Le renard dans le poulailler ? Aucunement. Le roi des États coloniaux et génocidaires serait l'arbitre dans un cas de colonialisme et d'épuration ethnique ? Sommes-nous devenus fous ? Je veux croire, au demeurant, qu'Avi Shlaim ait changé d'avis là-dessus au moins ces derniers temps —déjà à l'époque, c'était fort de café que de proférer une telle position. Entre Avi Shlaim et moi, il y a d'autres divergences d'importance ; il prône, v. g., une (pour moi très fausse) solution à deux États, qui, à mes yeux, nuit aux victimes et exonère les agresseurs coloniaux.
Voir à ce sujet la One Democratic State Campaign ou bien la très récente intervention de l'historien, ancien diplomate et recteur écossais Craig Murray, un homme engagé et admirable, lors d'une conférence à Genève sur le génocide à Gaza le 22.02.2024 :
The notion that all military action by Palestinians is Terrorism and the de-legitimization of self-defence by Palestinians is fundamental to the denial of Palestinian sovereignty, and I want very briefly, and I promise I'll be very brief, to come to the idea of the two-state solution and what Biden and Netanyahu were discussing two days ago; where Netanyahu, having ruled out a two State solution, Biden got him to agree that there's a possible thing called a two-state solution, where Palestine has no military and no army, and no sovereignty. And I want to tell you this: there is no two-state solution to this problem. The idea of a two-state solution is nonsense. The people who put forward the two-state solution do not actually even believe in it. What they want is what we had with apartheid South Africa, with the idea of the so-called homelands. If you remember, Botswana was declared an independent Homeland, and these are puppet states which have no military, no independent foreign policy, no control of their own borders or populations, and which are used simply to deprive voting rights from, in that case for black population, and to be used as a source of cheap labour for people coming in to the Metropolitan State. That is what they are trying to repeat in Israel with the so-called two-state solution. It is not the end of Israeli apartheid; what they think of as a two-state solution in which Palestine is a demilitarized, controlled puppet state: that is the entrenchment of Israeli apartheid, not the end of Israeli apartheid. You cannot have a two-state solution where Palestinians are deprived of 85% of their land and only have 15% of the land, where they are under control, where they are cut off from sources of natural resources and where their lands are not contiguous. It is a nonsense. There is only one solution to this question in the Middle East and that is a single, independent state of Palestine covering all the lands of Palestine and Israel, which is democratic, and secular, and blind to race and ethnicity: that is the answer we must support.

——

ÉNONCÉ DE L'EXERCICE
Transcrivez sans rien modifier le passage de l'extrait situé entre « Le renard dans » et « les agresseurs coloniaux. », ces deux bornes comprises. Les items qui suivent ne servent pas à l'exercice.

JEU DE DONNÉES
——

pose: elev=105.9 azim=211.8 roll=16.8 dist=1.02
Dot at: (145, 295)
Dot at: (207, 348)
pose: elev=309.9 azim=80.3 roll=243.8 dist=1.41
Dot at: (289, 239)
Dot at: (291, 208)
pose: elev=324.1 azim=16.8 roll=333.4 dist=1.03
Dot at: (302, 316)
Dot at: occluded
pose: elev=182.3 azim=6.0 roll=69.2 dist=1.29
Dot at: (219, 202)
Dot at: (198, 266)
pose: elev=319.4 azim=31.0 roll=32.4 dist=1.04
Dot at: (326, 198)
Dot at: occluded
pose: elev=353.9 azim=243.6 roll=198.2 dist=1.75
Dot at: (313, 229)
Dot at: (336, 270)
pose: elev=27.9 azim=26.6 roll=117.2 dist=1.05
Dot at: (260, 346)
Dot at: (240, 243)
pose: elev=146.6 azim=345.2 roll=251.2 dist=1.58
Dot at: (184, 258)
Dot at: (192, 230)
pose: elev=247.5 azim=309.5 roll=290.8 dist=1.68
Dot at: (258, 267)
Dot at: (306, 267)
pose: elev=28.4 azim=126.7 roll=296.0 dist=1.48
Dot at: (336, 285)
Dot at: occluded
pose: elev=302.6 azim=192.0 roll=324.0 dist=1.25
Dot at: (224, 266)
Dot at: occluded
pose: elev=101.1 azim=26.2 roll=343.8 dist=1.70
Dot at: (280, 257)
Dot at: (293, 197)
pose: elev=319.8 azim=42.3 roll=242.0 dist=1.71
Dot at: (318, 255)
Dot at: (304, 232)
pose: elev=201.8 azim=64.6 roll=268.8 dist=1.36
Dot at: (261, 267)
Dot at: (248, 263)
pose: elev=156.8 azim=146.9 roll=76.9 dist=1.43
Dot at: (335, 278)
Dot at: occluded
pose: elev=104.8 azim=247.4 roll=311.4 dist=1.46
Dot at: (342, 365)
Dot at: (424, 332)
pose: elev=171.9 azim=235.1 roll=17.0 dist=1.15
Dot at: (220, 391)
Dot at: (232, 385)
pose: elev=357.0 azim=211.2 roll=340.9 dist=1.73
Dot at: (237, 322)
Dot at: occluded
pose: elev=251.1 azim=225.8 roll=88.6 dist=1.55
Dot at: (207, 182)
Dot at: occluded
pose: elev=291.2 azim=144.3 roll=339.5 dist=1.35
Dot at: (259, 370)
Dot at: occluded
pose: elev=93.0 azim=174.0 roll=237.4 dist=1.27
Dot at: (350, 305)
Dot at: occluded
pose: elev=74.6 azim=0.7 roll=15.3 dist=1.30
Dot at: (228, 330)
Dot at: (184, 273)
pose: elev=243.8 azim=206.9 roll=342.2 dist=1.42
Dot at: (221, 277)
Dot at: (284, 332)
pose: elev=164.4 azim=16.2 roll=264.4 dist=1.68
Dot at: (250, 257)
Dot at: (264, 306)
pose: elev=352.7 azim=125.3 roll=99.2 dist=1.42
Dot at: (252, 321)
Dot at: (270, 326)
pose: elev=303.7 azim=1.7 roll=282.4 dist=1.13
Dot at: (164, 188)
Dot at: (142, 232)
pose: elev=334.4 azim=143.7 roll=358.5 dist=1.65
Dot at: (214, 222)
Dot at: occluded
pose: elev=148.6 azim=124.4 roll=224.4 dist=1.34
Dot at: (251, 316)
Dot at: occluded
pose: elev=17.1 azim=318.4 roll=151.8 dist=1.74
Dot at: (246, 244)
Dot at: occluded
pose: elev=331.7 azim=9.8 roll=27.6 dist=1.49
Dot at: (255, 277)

——

CORRIGÉ
Le renard dans le poulailler ? Aucunement. Le roi des États coloniaux et génocidaires serait l'arbitre dans un cas de colonialisme et d'épuration ethnique ? Sommes-nous devenus fous ? Je veux croire, au demeurant, qu'Avi Shlaim ait changé d'avis là-dessus au moins ces derniers temps —déjà à l'époque, c'était fort de café que de proférer une telle position. Entre Avi Shlaim et moi, il y a d'autres divergences d'importance ; il prône, v. g., une (pour moi très fausse) solution à deux États, qui, à mes yeux, nuit aux victimes et exonère les agresseurs coloniaux.